The Legislative Council inquiry regarding potential commercialisation of feral deer is now four years old.  The feral deer population has exploded in those four years, and still the Government drags its feet.  It seems to hope the issue will go away. 

Well, this is the new information I have.  There is a Facebook page campaign which has recorded almost 10 000 visits.  Of those, 3451 people have commented, liked or shared it; 89 individuals have emailed the minister.

The Tasmanian Farmers and Graziers Association has changed its policy on wild fallow deer.  It supports the culling of wild populations, and also the sale of wild deer meat for human consumption.  The policy change was driven by increasing commercial losses for farmers caused by wild deer browsing.  It is estimated that if the present rate of deer management continues, there will be two feral deer for every Tasmanian by 2050.

A feral deer meat industry is supported by many shooters, and a wide range of property owners, including one of Tasmania's biggest graziers, Roderic O'Connor.  It is estimated the deer cost farmers $40 million a year.  The increase in irrigation for cropping means farmers have even more to lose from deer browsing on their property. 

Deer also damage forestry plantations.

Deer numbers have increased to the point where they are becoming a road safety issue.  Carole hit one a few years ago coming back from Deloraine.  Wrecked the car.  Very, very dangerous.  Car full of kids.
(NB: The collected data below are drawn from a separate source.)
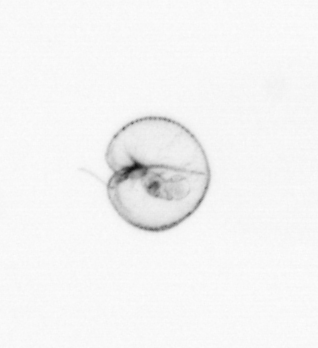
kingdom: Chromista
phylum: Myzozoa
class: Dinophyceae
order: Noctilucales
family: Noctilucaceae
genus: Noctiluca
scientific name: Noctiluca scintillans
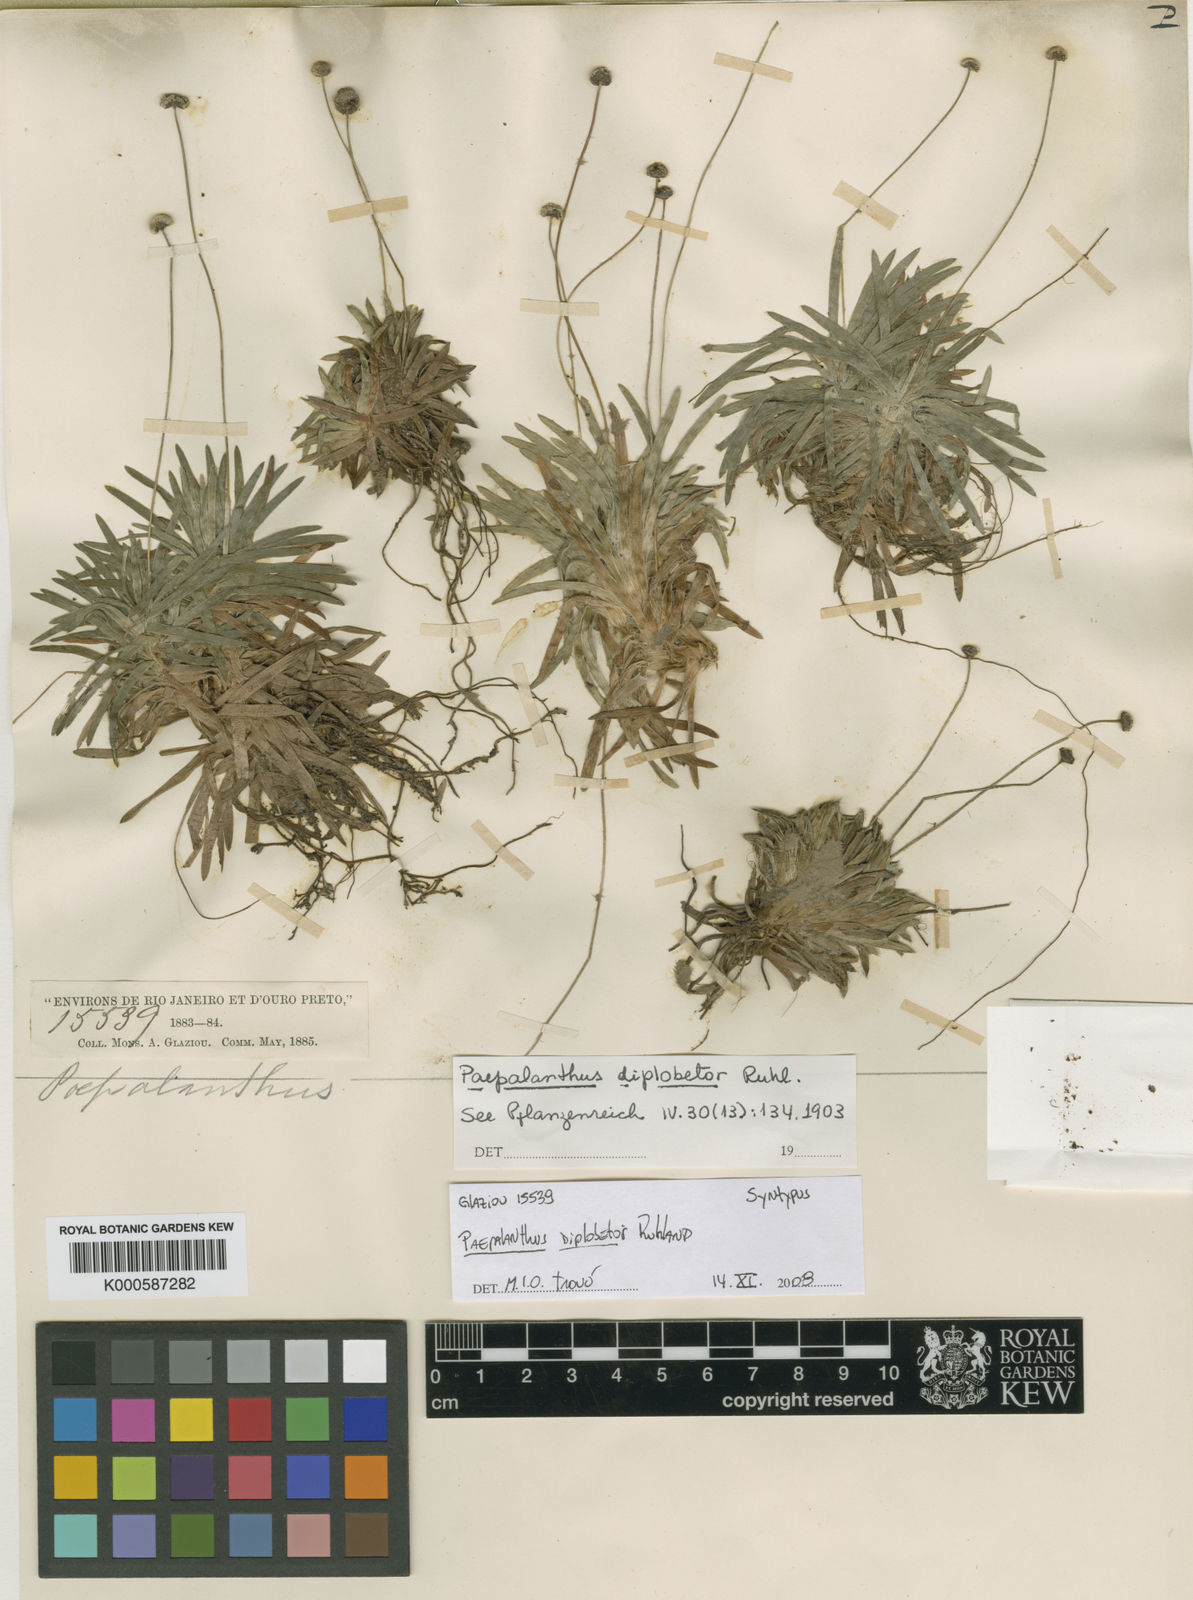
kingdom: Plantae
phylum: Tracheophyta
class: Liliopsida
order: Poales
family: Eriocaulaceae
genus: Paepalanthus
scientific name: Paepalanthus diplobetor
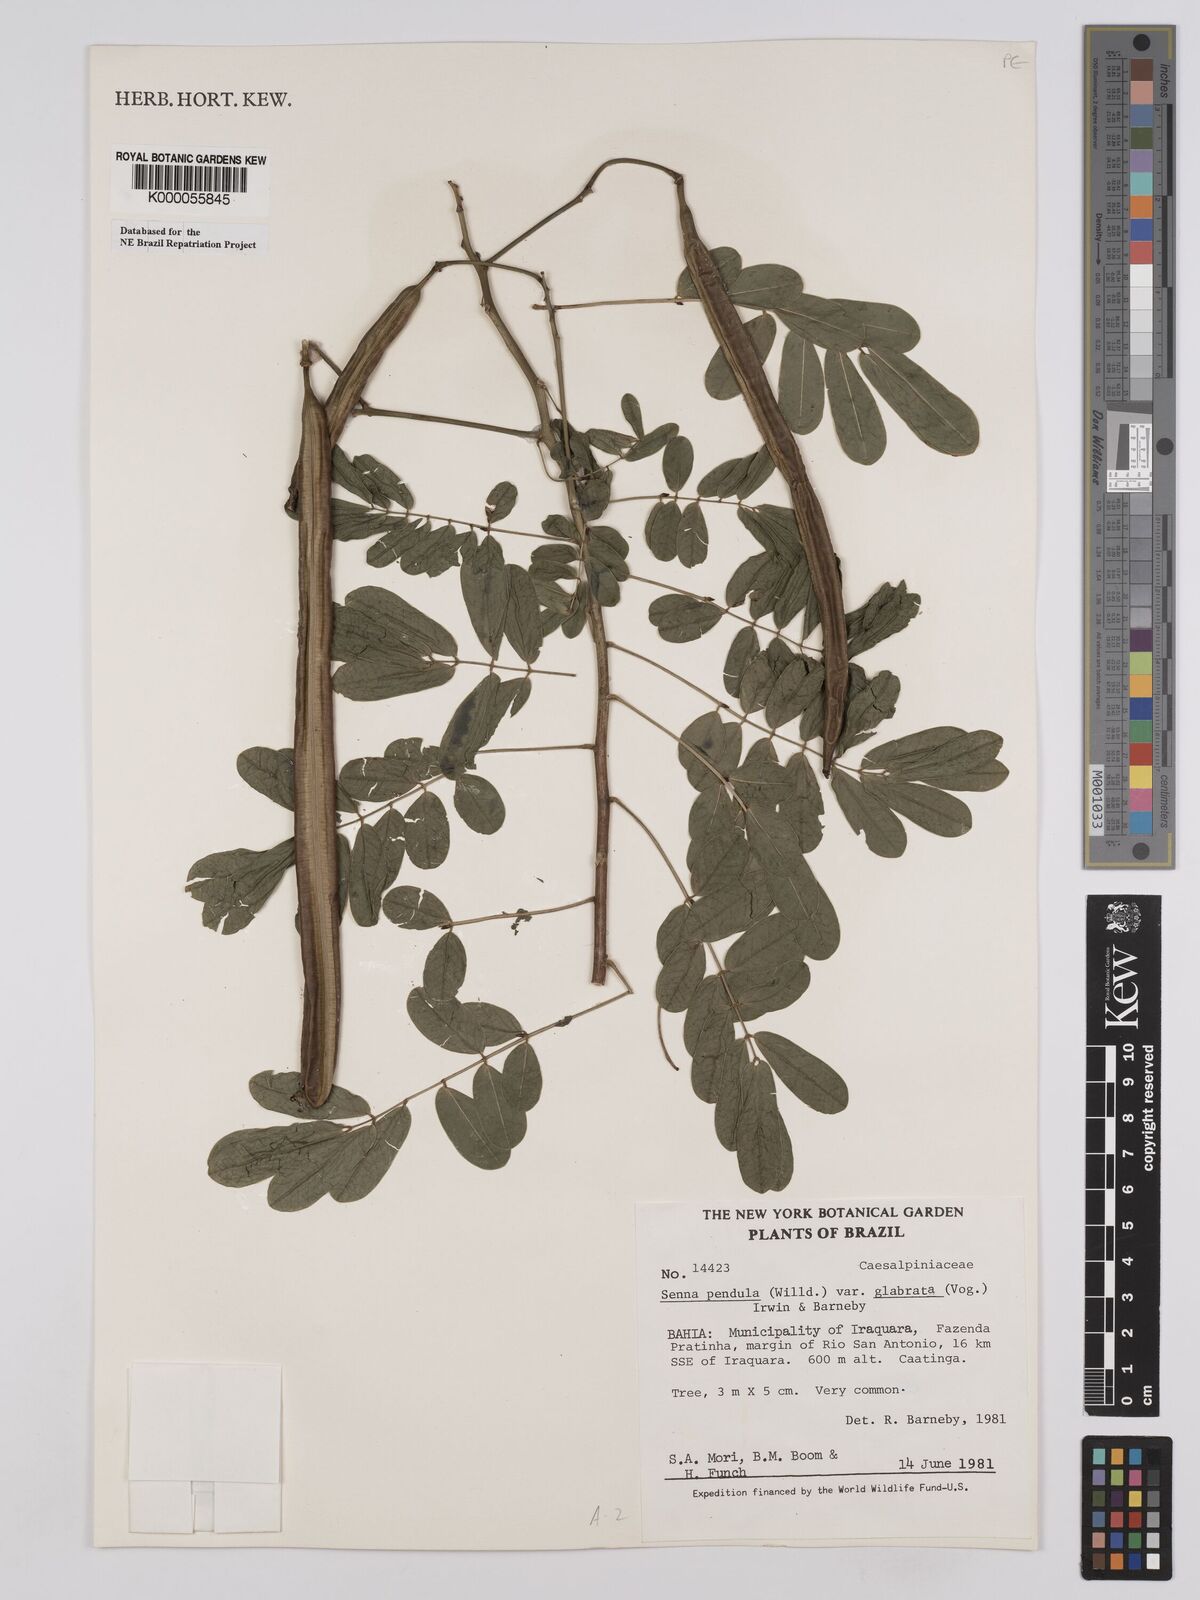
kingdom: Plantae
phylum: Tracheophyta
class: Magnoliopsida
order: Fabales
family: Fabaceae
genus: Senna
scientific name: Senna pendula
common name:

Deer have started to expand into sensitive World Heritage areas, and to damage biodiversity.  Again, against this worsening problem, demand for game meat and wild venison is increasing.  Processing wild-shot wallabies, kangaroos and possums for human consumption is allowed.

Game meat processors are importing wild venison meat from New South Wales, Victoria and New Zealand to meet demand.  Six tonnes are imported each year into Tasmania.

There is growing demand from those who believe pest species should be utilised for food and not wasted.  We have a situation where deer numbers are out of control.  Deer are being killed under the crop protection permit system, although some of those are eaten by hunters and their associates.

Hunters say there is only so much you can give away.  It is ironic they can eat the venison with no food controls, yet others cannot when it has been commercially processed.  Although the Government denies it, it is estimated that 15 000 deer are shot and left to rot in pits or in the bush.

Processing wild-shot venison for human consumption is an economic opportunity for Tasmania.  All the Government has to do is change the rules.  No other government support or subsidy is needed.  Nothing.  So, why is this not happening?

What loss are people fearing?  Some hunters worry that full-scale commercial use will decimate numbers, so there will be no deer left to hunt.  This is not being proposed.

The request is that deer killed under the crop protection permit system be processed for human consumption.  If numbers reduce to the point where crop protection permits are no longer needed, then commercial processing will stop.

Currently, landowners have arrangements with recreational shooters to control deer on their properties.  That will not change.  They can choose to allow recreational or commercial shooters onto their property.

It would seem that the fears over commercialisation are unfounded.  Until recently, it was illegal to distil whisky in Tasmania.  For goodness sake, look at the industry.

It is time to change the way we manage and utilise feral deer.  Tasmania needs a new industry.  There is the potential to add to the state's reputation for fine food by adding wild venison to the menu.  There are jobs that will be created here.  I just hope the Government will realise that.

Mr President, thank you for your time.  Thank you for the levity.  Thank you everyone.  That sounded like a special interest speech, didn't it?  Thank you for the opportunity.